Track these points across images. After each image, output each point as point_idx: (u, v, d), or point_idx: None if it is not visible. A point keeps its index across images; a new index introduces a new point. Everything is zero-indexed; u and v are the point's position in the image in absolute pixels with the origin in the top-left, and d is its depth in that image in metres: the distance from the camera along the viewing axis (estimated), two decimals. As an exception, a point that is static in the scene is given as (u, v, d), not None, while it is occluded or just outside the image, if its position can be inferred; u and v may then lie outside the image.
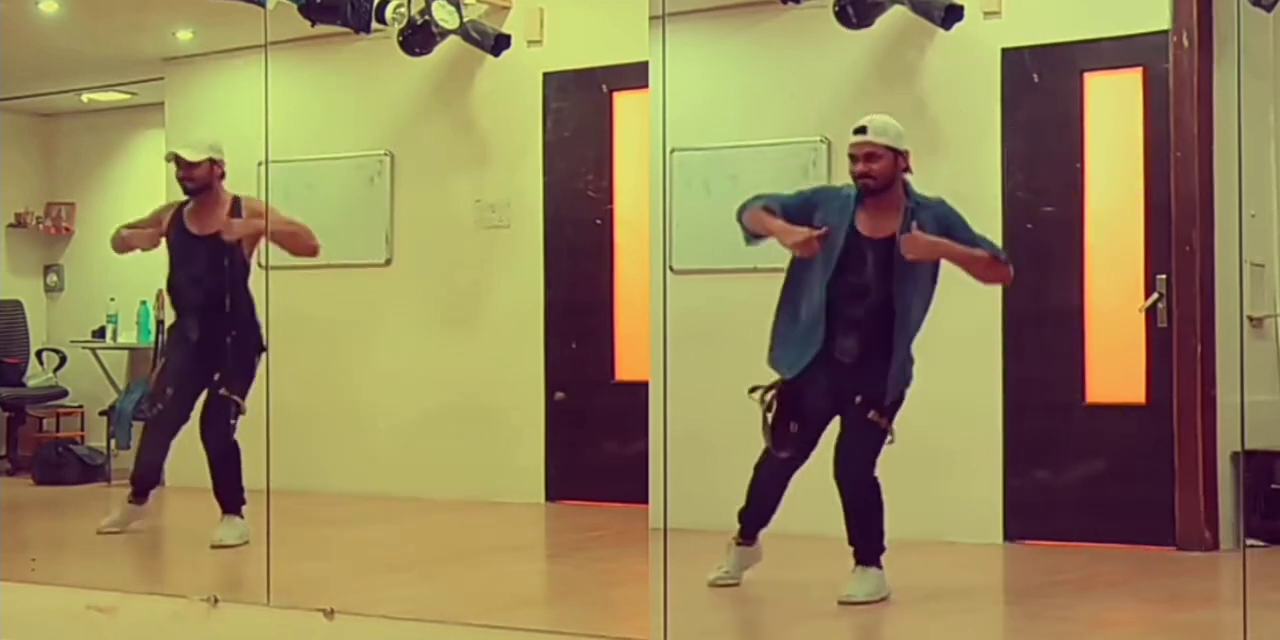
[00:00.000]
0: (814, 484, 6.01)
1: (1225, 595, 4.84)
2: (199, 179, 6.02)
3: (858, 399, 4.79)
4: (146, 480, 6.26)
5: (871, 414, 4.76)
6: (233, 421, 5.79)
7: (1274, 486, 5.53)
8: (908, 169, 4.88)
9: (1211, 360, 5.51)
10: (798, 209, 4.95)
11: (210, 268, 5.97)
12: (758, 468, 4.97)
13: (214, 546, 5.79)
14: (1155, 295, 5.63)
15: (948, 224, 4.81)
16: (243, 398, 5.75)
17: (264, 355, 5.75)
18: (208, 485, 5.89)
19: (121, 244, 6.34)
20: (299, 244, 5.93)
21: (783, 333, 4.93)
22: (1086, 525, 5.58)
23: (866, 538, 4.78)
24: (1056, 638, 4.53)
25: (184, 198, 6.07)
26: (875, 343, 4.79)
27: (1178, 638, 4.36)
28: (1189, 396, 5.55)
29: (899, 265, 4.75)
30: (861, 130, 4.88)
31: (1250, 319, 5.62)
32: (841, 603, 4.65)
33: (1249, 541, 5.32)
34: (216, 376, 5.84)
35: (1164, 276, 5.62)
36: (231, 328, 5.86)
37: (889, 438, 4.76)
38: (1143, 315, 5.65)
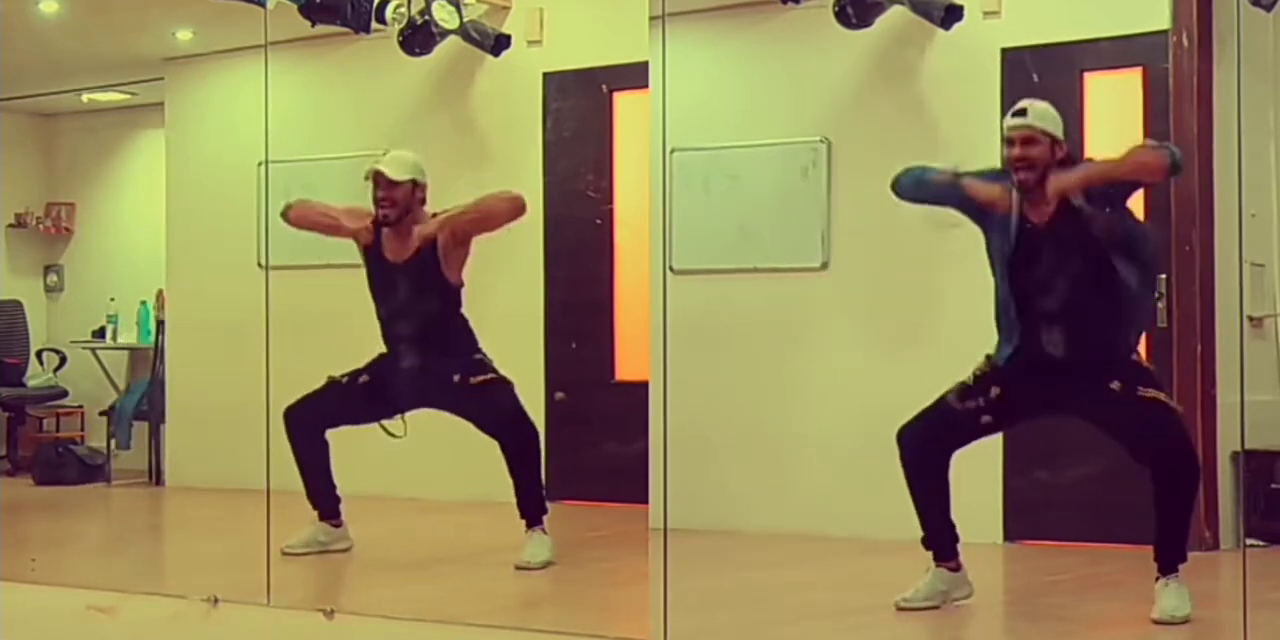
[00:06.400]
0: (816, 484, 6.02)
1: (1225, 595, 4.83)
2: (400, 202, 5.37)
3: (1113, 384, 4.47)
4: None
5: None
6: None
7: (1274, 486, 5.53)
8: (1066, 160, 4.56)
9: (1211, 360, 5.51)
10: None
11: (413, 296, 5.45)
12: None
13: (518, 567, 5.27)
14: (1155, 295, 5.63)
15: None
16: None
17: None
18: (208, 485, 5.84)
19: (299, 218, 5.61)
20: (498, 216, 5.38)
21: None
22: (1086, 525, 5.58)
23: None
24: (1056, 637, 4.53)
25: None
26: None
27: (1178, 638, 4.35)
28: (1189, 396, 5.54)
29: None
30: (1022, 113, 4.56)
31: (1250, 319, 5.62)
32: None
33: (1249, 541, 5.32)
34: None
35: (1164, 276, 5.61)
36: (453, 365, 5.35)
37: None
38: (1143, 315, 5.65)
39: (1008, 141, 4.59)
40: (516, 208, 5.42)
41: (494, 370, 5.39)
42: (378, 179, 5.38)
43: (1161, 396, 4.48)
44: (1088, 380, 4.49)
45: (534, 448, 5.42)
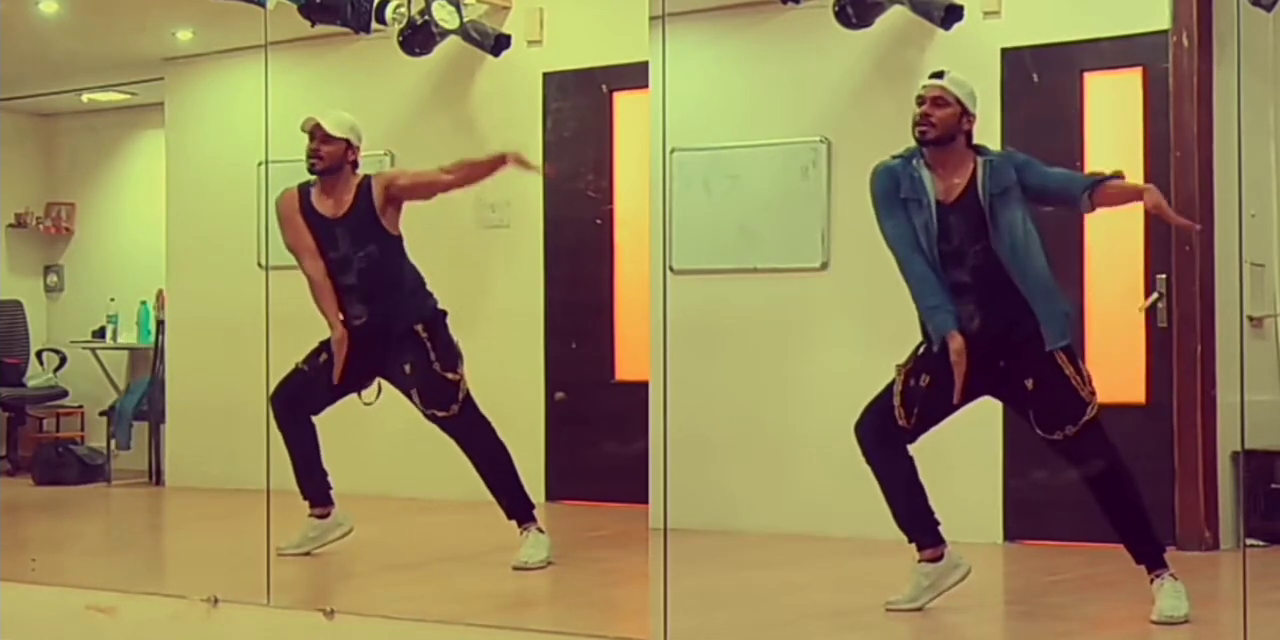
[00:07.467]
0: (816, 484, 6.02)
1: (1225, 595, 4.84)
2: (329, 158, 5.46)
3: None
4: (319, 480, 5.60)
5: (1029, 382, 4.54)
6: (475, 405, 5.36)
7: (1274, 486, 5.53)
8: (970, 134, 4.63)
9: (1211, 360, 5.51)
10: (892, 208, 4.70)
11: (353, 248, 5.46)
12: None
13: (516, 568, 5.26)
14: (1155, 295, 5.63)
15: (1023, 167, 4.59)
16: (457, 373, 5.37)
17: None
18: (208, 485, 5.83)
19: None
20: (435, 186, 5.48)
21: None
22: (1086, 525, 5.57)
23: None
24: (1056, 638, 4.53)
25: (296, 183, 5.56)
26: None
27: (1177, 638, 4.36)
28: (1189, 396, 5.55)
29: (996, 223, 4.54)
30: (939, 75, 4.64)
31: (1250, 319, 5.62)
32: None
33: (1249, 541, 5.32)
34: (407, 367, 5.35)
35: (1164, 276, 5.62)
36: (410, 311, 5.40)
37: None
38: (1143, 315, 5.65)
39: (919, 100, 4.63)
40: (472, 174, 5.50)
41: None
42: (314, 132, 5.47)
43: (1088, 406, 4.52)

★ ★ ★ ★ ★ ★ ★

### Assigned task
Look back at the entries above and repeat, unchanged, every line from the line holding "3: (1113, 384, 4.47)" through the line holding "45: (534, 448, 5.42)".

### Answer space
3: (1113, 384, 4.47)
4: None
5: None
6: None
7: (1274, 486, 5.53)
8: (1066, 160, 4.56)
9: (1211, 360, 5.51)
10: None
11: (413, 296, 5.45)
12: None
13: (518, 567, 5.27)
14: (1155, 295, 5.63)
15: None
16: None
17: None
18: (208, 485, 5.84)
19: (299, 218, 5.61)
20: (498, 216, 5.38)
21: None
22: (1086, 525, 5.58)
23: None
24: (1056, 637, 4.53)
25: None
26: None
27: (1178, 638, 4.35)
28: (1189, 396, 5.54)
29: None
30: (1022, 113, 4.56)
31: (1250, 319, 5.62)
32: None
33: (1249, 541, 5.32)
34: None
35: (1164, 276, 5.61)
36: (453, 365, 5.35)
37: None
38: (1143, 315, 5.65)
39: (1008, 141, 4.59)
40: (516, 208, 5.42)
41: (494, 370, 5.39)
42: (378, 179, 5.38)
43: (1161, 396, 4.48)
44: (1088, 380, 4.49)
45: (534, 448, 5.42)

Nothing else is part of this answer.